Let’s start with the elephant in the room: Shields’ home run rate. A lot of the perception about Shields boils down to how much stock you put into the idea that single season homer rates are highly volatile. It’s been proven time and time again that the year-to-year correlations are at a level where one wouldn’t feel safe calling it a skill-dependent statistic. Over the course of Shields’ career, here are his HR/FB%:


Yes, in 2006 he endured a similar rate. And you know what? It disappeared for the next three seasons. There is no indication whatsoever that Shields is going to continue to be this home run prone. People have the tendency to overvalue the weight of the last year of data and ignore the larger picture. Instead of, say, 3/2/1 scaling, people seem to use 5/2/1 or 7/2/1. With Shields, this is magnified by being one of eight pitchers to give up six home runs in a single game.

That statistic is misleading because of Survivor Bias. To give up six home runs, a pitcher must either have the manager’s trust to right things or the unfortunate instructions to take one for the team. Shields only gave up six home runs because he was in the game long enough to do so. Garza gave up four home runs earlier this week and was yanked before completing five innings. The difference between four homers in a game and six is luck and time rather than luck and skill.

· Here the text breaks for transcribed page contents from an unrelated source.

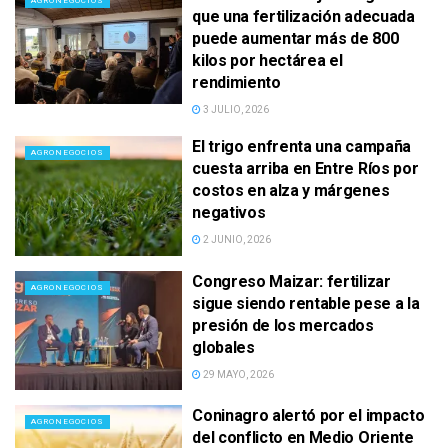
AGRONEGOCIOS
que una fertilización adecuada
puede aumentar más de 800
kilos por hectárea el
rendimiento
3 JULIO, 2026
El trigo enfrenta una campaña
AGRONEGOCIOS
cuesta arriba en Entre Ríos por
costos en alza y márgenes
negativos
2 JUNIO, 2026
Congreso Maizar: fertilizar
AGRONEGOCIOS
sigue siendo rentable pese a la
presión de los mercados
globales
29 MAYO, 2026
Coninagro alertó por el impacto
AGRONEGOCIOS
del conflicto en Medio Oriente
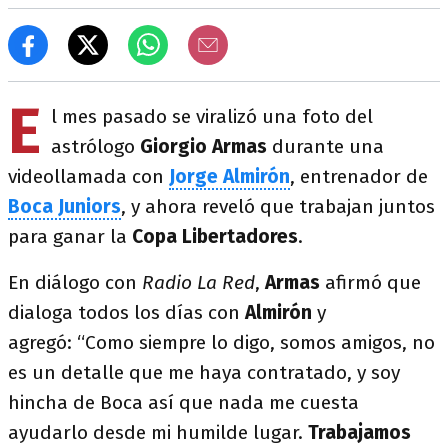
E
l mes pasado se viralizó una foto del
astrólogo
Giorgio Armas
durante una
videollamada con
Jorge Almirón
, entrenador de
Boca Juniors
, y ahora reveló que trabajan juntos
para ganar la
Copa Libertadores
.
En diálogo con
Radio La Red
,
Armas
afirmó que
dialoga todos los días con
Almirón
y
agregó: “Como siempre lo digo, somos amigos, no
es un detalle que me haya contratado, y soy
hincha de Boca así que nada me cuesta
ayudarlo desde mi humilde lugar.
Trabajamos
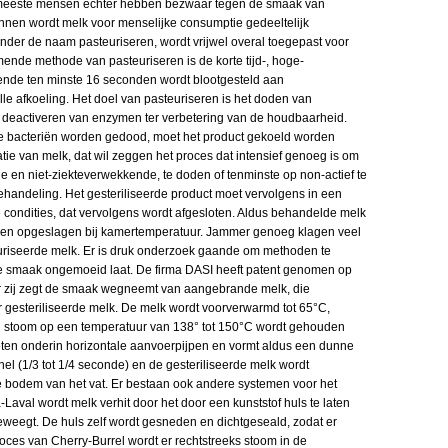
 meeste mensen echter hebben bezwaar tegen de smaak van
nen wordt melk voor menselijke consumptie gedeeltelijk
 onder de naam pasteuriseren, wordt vrijwel overal toegepast voor
ende methode van pasteuriseren is de korte tijd-, hoge-
nde ten minste 16 seconden wordt blootgesteld aan
le afkoeling. Het doel van pasteuriseren is het doden van
deactiveren van enzymen ter verbetering van de houdbaarheid.
e bacteriën worden gedood, moet het product gekoeld worden
tie van melk, dat wil zeggen het proces dat intensief genoeg is om
 en niet-ziekteverwekkende, te doden of tenminste op non-actief te
behandeling. Het gesteriliseerde product moet vervolgens in een
e condities, dat vervolgens wordt afgesloten. Aldus behandelde melk
n opgeslagen bij kamertemperatuur. Jammer genoeg klagen veel
uriseerde melk. Er is druk onderzoek gaande om methoden te
 de smaak ongemoeid laat. De firma DASI heeft patent genomen op
ar zij zegt de smaak wegneemt van aangebrande melk, die
r gesteriliseerde melk. De melk wordt voorverwarmd tot 65°C,
n stoom op een temperatuur van 138° tot 150°C wordt gehouden
eten onderin horizontale aanvoerpijpen en vormt aldus een dunne
snel (1/3 tot 1/4 seconde) en de gesteriliseerde melk wordt
 bodem van het vat. Er bestaan ook andere systemen voor het
a-Laval wordt melk verhit door het door een kunststof huls te laten
eweegt. De huls zelf wordt gesneden en dichtgeseald, zodat er
roces van Cherry-Burrel wordt er rechtstreeks stoom in de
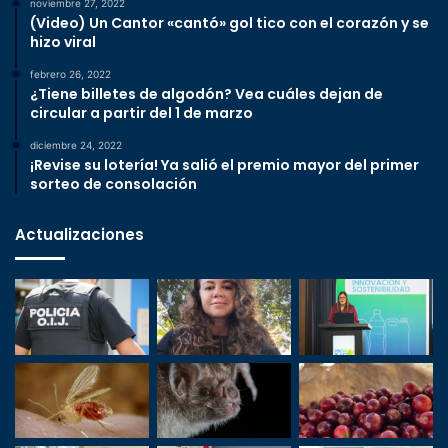
noviembre 27, 2022
(Video) Un Cantor «cantó» gol tico con el corazón y se
hizo viral
febrero 26, 2022
¿Tiene billetes de algodón? Vea cuáles dejan de
circular a partir del 1 de marzo
diciembre 24, 2022
¡Revise su lotería! Ya salió el premio mayor del primer
sorteo de consolación
Actualizaciones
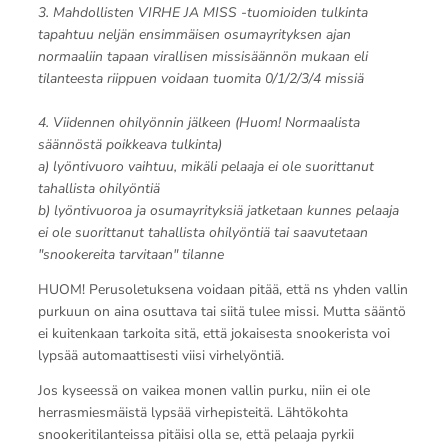
3. Mahdollisten VIRHE JA MISS -tuomioiden tulkinta
tapahtuu neljän ensimmäisen osumayrityksen ajan
normaaliin tapaan virallisen missisäännön mukaan eli
tilanteesta riippuen voidaan tuomita 0/1/2/3/4 missiä
4. Viidennen ohilyönnin jälkeen (Huom! Normaalista
säännöstä poikkeava tulkinta)
a) lyöntivuoro vaihtuu, mikäli pelaaja ei ole suorittanut
tahallista ohilyöntiä
b) lyöntivuoroa ja osumayrityksiä jatketaan kunnes pelaaja
ei ole suorittanut tahallista ohilyöntiä tai saavutetaan
"snookereita tarvitaan" tilanne
HUOM! Perusoletuksena voidaan pitää, että ns yhden vallin
purkuun on aina osuttava tai siitä tulee missi. Mutta sääntö
ei kuitenkaan tarkoita sitä, että jokaisesta snookerista voi
lypsää automaattisesti viisi virhelyöntiä.
Jos kyseessä on vaikea monen vallin purku, niin ei ole
herrasmiesmäistä lypsää virhepisteitä. Lähtökohta
snookeritilanteissa pitäisi olla se, että pelaaja pyrkii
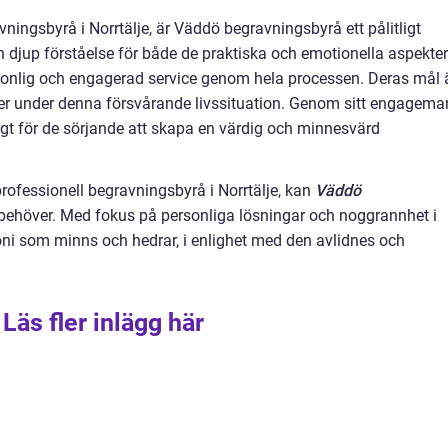
vningsbyrå i Norrtälje, är Väddö begravningsbyrå ett pålitligt
en djup förståelse för både de praktiska och emotionella aspekte
rsonlig och engagerad service genom hela processen. Deras mål 
nter under denna försvårande livssituation. Genom sitt engagem
gt för de sörjande att skapa en värdig och minnesvärd
professionell begravningsbyrå i Norrtälje, kan
Väddö
behöver. Med fokus på personliga lösningar och noggrannhet i
moni som minns och hedrar, i enlighet med den avlidnes och
Läs fler inlägg här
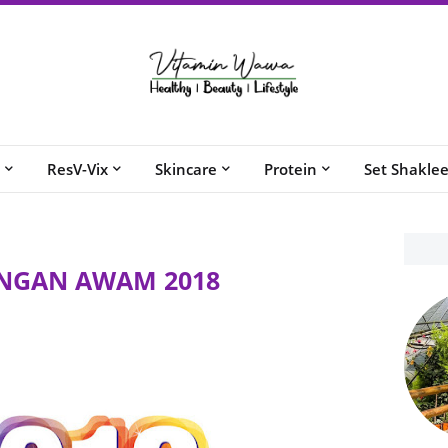
ResV-Vix
Skincare
Protein
Set Shakle
ANGAN AWAM 2018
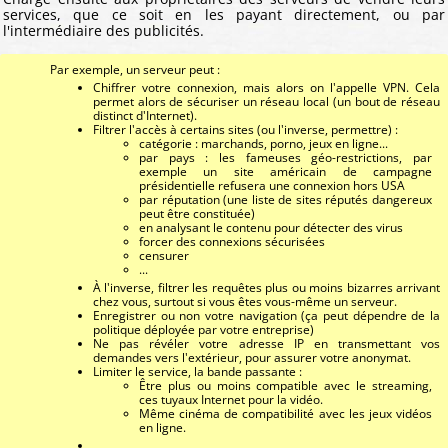
services, que ce soit en les payant directement, ou par
l'intermédiaire des publicités.
Par exemple, un serveur peut :
Chiffrer votre connexion, mais alors on l'appelle VPN. Cela
permet alors de sécuriser un réseau local (un bout de réseau
distinct d'Internet).
Filtrer l'accès à certains sites (ou l'inverse, permettre) :
catégorie : marchands, porno, jeux en ligne...
par pays : les fameuses géo-restrictions, par
exemple un site américain de campagne
présidentielle refusera une connexion hors USA
par réputation (une liste de sites réputés dangereux
peut être constituée)
en analysant le contenu pour détecter des virus
forcer des connexions sécurisées
censurer
...
À l'inverse, filtrer les requêtes plus ou moins bizarres arrivant
chez vous, surtout si vous êtes vous-même un serveur.
Enregistrer ou non votre navigation (ça peut dépendre de la
politique déployée par votre entreprise)
Ne pas révéler votre adresse IP en transmettant vos
demandes vers l'extérieur, pour assurer votre anonymat.
Limiter le service, la bande passante :
Être plus ou moins compatible avec le streaming,
ces tuyaux Internet pour la vidéo.
Même cinéma de compatibilité avec les jeux vidéos
en ligne.
...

Once you get past there, Shields has a career best strikeout rate and an almost identical walk rate to last season. People will be skeptical of his career best xFIP because maybe Shields really is a 11% or 12% HR/FB guy. Do that math on that and his xFIP comes out at 3.96. You know what his xFIP the last two years were? 3.92 and 3.92. You know what his xFIP in 2006 was? 3.95. James Shields is no worse now than he was then, even if the assumption is he’s more homer prone than the normal starting pitcher.

If polled, I think most would say Garza has the higher upside of the pair. A lot of that is stuff-based – and the no hitter probably helps too – and while Garza’s fastball is electric, it does not get as many whiffs as you’d think. His slider is very, very good, but he does not use it that much. Rays’ employee Josh Kalk found that fastballs peak around age 29, which just so happens to coincide with when Garza would become a free agent. If Garza were willing to take an extension similar to Ubaldo Jimenez, I’d have to believe the Rays would consider it, but given what they know about fastballs and about Garza, a long-term marriage might not make sense.

Many will point to Shields’ older age and weaker fastball with that last sentence and say, “Hey, wait a minute.” Yes, that is true, however Shields is less reliant on his fastball. If he were using it nearly three-fourths of the time, like his goatee-blessed rotation mate, perhaps it would be a bigger issue. I have faith – perhaps completely misguided faith – that Shields can pitch around a weak fastball because he has since his inception into the major leagues. I think many lack that faith.

Part of it goes back to the saying, “Seeing is believing.” Once a person sees something work, they are more inclined to believe it will work a second time. There is actually a name for it, as it is a cognitive bias: availability heuristic. I can think of many times when Shields dominated without his best fastball, not the case for Garza. Of course, that might be true, I certainly have no way of proving it, but it also might be incorrect. And yes, I too can think of times when Shields has given up a home run or a hard hit ball, but in reality, Shields is better at the aspects of pitching that we believe are skill-based.

Shields doesn’t fit the profile of a traded Ray

Put simply: Garza seems to have more perceived value. His ERA is shinier and the question marks are not brand onto his forehead. The Rays might field more calls about Garza, but they probably value Shields higher because of the guaranteed cost and longer ensured control. When a player has more value to the organization than to others, he should stay. When a player has less value to the organization than others, he should be moved. That’s just common sense. Especially in a year in which the Rays will probably not be vying deep into September for a playoff berth and will be infusing youth onto the scene.

Is there a chance Shields and not Garza is the one traded? Of course, but in terms of likelihood, Garza’s rotation slot is probably the one Jeremy Hellickson is taking.